ACTIONS IN PARTICULAR CASES
QUIETING TITLE — OTHER PROVISIONS RELATING TO ACTIONS CONCERNING REAL ESTATE
6-405. Order for survey and examination. Any person having a bona fide claim to the possession, title of, or interest in, any real property or mining claim, including any ledges thereof, which is, or which he has good reason to believe is, in the possession of another, either by surface or underground holdings or workings, and it is necessary for the ascertainment, enforcement or protection of such rights or interests, that an examination or survey of such property be had, and the person so in the possession thereof fails or refuses for three (3) days after demand on him made in writing, to permit such examination or survey to be made, the party desiring the same may apply to the court or the judge thereof, whether he have an action concerning such property pending in such court or not, for an order for such examination and survey.
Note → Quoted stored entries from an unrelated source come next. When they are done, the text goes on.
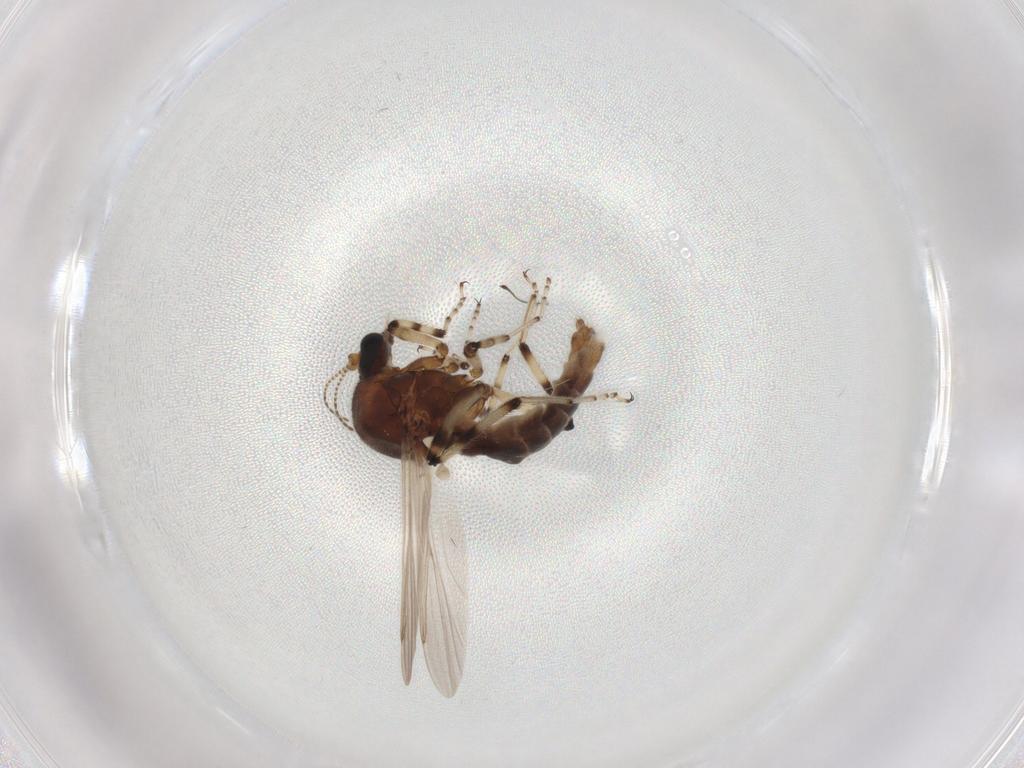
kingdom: Animalia
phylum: Arthropoda
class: Insecta
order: Diptera
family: Ceratopogonidae
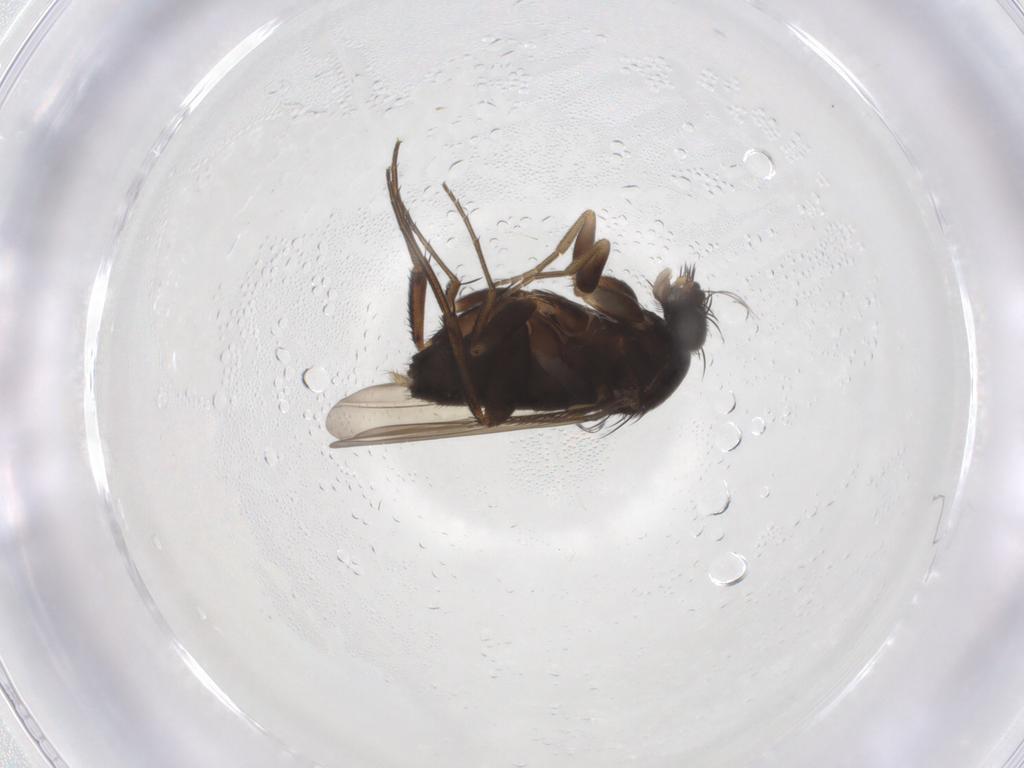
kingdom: Animalia
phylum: Arthropoda
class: Insecta
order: Diptera
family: Phoridae
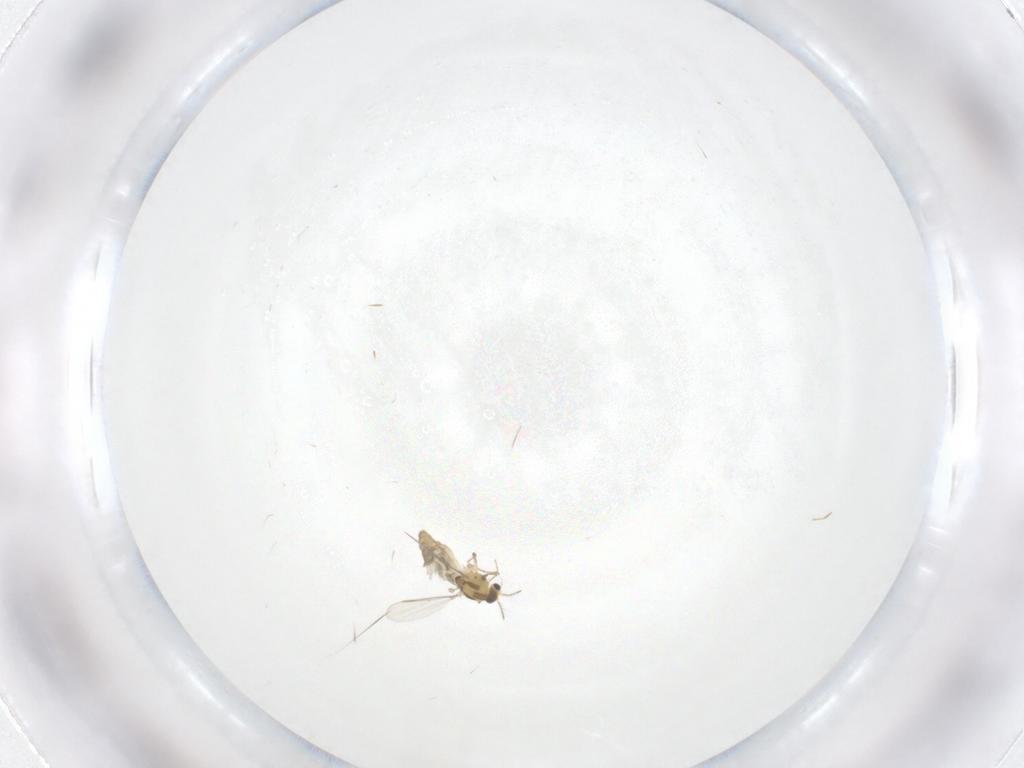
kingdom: Animalia
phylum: Arthropoda
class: Insecta
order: Diptera
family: Chironomidae
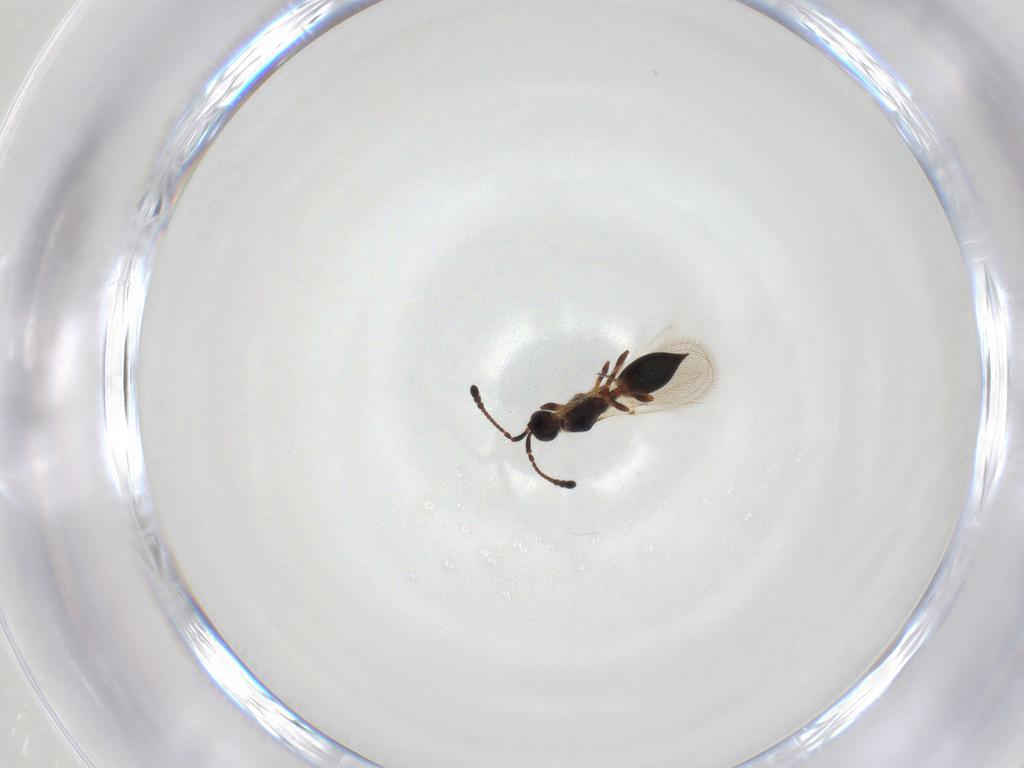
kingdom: Animalia
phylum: Arthropoda
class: Insecta
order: Hymenoptera
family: Diapriidae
Such application must be made upon written petition or statement under oath, setting out a description of the property, interest of the party therein, that the premises are in the possession of a party, naming him, the reason why such survey or examination is asked, the demand made for same, and refusal thereof.
The court or judge must appoint a time and place for hearing, of which notice, with a copy of the petition, must be served upon the adverse party at least three (3) days before the hearing and one (1) additional day for each twenty-five (25) miles between the place of service of notice and the hearing, and such hearing must be had and the testimony must be produced in the same manner as provided by section 8-411 for hearings on injunctions.
If upon such hearing the court or judge is satisfied that either party is entitled to any relief or order for examination or survey of any property in the possession of the other, which has, by the papers in the proceedings been put in controversy, an order must be granted for such examination, survey and other privileges as the court or judge may deem just, and the order must specify as nearly as possible what the person in whose favor such order is granted may do.
Thereupon, such person may have free access, with such agents and assistants as may be allowed, to all parts of such property, with right to remove any loose rock, debris or other obstacle, when the same is necessary to the making of a full inspection or survey of such property, but no such removal must be made without the consent of the adverse party or the order of the court or judge permitting the same.
The court or judge may also, upon proper showing with a view of producing such evidence as may be needed to determine the rights of the parties, allow work to be done on such property, but any work so permitted must be allowed only after the same is particularly defined, and must not be allowed in such manner as to interfere with the workings of the adverse party, and then only when the court is satisfied the adverse party is acting in bad faith and is infringing or attempting so to do, upon the rights of the party asking to do such work, and when there is no other reasonable or convenient mode for the production of the evidence necessary to settle the rights of the parties.
The party so asking to do work upon the premises of, or in the possession of another, must give good and sufficient security for the payment of all damages he may do the adverse party by reason of such work, and the court or judge must at every stage of the proceedings have due regard for the rights of all parties in interest.
[(6-405) Act Feb. 10, 1887; R.S., R.C., & C.L., sec. 4542; C.S., sec. 6965; I.C.A., sec. 9-405.]